Looking forward, Roberts said the next step is to apply the transvaginal technique to the removal of gallbladders and to tubal ligations — the cutting and sealing of the Fallopian tubes.


  • OBserver

    Dr. Roberts is to be commended on his development of a novel procedure, but isn't it unfortunate that he chooses to characterize anyone who doesn't think his new idea is the greatest thing since sliced bread as having "an inertia against trying something new?"

    Couldn't he merely admit that some have reservations about a procedure that carries perhaps unnecessary risks for the reproductive organs, without the personal attack?
    My guess is the good doctor is as arrogant as he is skilled, and that has the potential for unfortunate results.

  • Anonymous

    great article. how does he enter through the vagina though? it is through the birth canal itself? because the birth canal leads to the uterus… and I'm guessing you would not want to tamper with that.

    interesting read nonetheless.

  • Dr. Backdoor

    I'm waiting for the trans-rectal. Hold on appendix hoooold on.

  • Anonymous

    I'd imagine that one of the biggest risks is infection control, as I would guess that it is much more difficult to sterilize the vagina and maintain the sterile field there (it's moist, has pockets and a nearby cervix) than it would be to do so on a dry, smooth belly. Complications at the site of incision, such as infection, could then threaten the reproductive organs.

    As long as patients are fully informed, however, the benefit of getting right back to work pain-free could certainly outweigh this risk.

    Btw, I'm sure that an incision is made through the wall of the vagina - nothing is passed into the uterus or through the cervix. The key is to get through the outer muscle layer of the body which is full of nerves and thus causes pain and is also directly injured by the surgery, preventing full use of the muscle until it heals.

  • Anonymous

    I've been the proud owner of a vagina for some time, and I would be extremely wary of having sharp things up in there.

    First of all, has this actually been pain free? I would be really shocked, as I tend to think of my vagina as much more sensitive than my abdomen. How has recovery been? Have the patients been able to have normal sex lives? How long do they have to wait before they can have sex again, and is it the same/better/worse than it was before? Can this be done any time, or does one have to be in the right place in one's menstrual cycle? What if one's hymen is present and one would like to keep it that way?

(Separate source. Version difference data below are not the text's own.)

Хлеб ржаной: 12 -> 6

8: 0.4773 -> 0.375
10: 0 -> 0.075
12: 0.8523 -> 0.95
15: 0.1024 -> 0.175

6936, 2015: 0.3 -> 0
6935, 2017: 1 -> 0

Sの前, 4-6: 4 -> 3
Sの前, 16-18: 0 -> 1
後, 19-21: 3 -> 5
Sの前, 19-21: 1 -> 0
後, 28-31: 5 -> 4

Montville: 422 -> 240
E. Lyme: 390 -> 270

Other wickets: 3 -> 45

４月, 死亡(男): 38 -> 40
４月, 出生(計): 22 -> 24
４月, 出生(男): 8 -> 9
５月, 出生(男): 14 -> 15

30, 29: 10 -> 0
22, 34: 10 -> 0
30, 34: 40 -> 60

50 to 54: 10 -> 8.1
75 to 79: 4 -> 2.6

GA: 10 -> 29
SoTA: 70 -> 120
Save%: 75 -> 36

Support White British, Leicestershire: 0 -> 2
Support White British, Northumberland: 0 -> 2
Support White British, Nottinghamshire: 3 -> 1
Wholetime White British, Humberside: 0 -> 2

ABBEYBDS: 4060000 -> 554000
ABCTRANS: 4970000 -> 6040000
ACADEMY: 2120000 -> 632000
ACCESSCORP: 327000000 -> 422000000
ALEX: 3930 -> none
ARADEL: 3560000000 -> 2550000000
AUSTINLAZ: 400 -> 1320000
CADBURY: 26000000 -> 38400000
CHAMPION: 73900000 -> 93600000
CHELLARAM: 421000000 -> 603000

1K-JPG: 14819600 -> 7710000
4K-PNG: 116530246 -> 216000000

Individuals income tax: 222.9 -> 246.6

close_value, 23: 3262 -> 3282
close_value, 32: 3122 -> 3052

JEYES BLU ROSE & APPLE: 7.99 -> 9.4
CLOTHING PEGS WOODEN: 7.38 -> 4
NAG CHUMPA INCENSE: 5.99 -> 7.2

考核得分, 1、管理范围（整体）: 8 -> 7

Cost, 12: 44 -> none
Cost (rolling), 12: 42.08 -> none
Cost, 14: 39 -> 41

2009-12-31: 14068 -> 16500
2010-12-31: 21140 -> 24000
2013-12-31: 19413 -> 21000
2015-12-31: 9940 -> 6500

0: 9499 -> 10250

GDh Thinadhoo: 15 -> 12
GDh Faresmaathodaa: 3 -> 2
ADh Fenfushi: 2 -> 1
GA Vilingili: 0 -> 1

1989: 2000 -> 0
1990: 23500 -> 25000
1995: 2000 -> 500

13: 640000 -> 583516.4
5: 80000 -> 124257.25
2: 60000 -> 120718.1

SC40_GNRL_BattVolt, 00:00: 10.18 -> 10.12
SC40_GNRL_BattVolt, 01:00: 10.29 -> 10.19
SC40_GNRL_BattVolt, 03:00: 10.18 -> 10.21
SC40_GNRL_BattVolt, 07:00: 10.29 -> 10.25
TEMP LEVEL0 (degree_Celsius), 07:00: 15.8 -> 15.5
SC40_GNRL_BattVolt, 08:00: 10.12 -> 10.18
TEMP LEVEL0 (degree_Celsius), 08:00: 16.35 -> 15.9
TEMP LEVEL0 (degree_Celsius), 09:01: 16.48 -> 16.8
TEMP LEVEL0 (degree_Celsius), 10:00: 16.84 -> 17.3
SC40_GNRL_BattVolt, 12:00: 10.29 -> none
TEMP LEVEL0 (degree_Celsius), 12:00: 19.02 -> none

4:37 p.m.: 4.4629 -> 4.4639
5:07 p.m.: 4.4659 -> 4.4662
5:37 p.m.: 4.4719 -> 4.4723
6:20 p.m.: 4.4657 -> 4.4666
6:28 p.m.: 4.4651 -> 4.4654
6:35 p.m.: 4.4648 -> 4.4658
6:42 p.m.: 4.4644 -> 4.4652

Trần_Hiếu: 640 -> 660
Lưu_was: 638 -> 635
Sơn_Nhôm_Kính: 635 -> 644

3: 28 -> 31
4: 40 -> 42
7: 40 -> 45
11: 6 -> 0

    So many concerns that the article didn't address…

  • Anonymous

    woahhh coool!

  • Trumbull 08

    #5 :"I've been the proud owner of a vagina for some time, and I would be extremely wary of having sharp things up in there."

    I definitely spat out after reading that comment - you owe me a new monitor. Nicely put though.

  • anonymous

    Transvaginal endoscopic appendectomies were done since 1998 under the name of Culdolaparoscopy.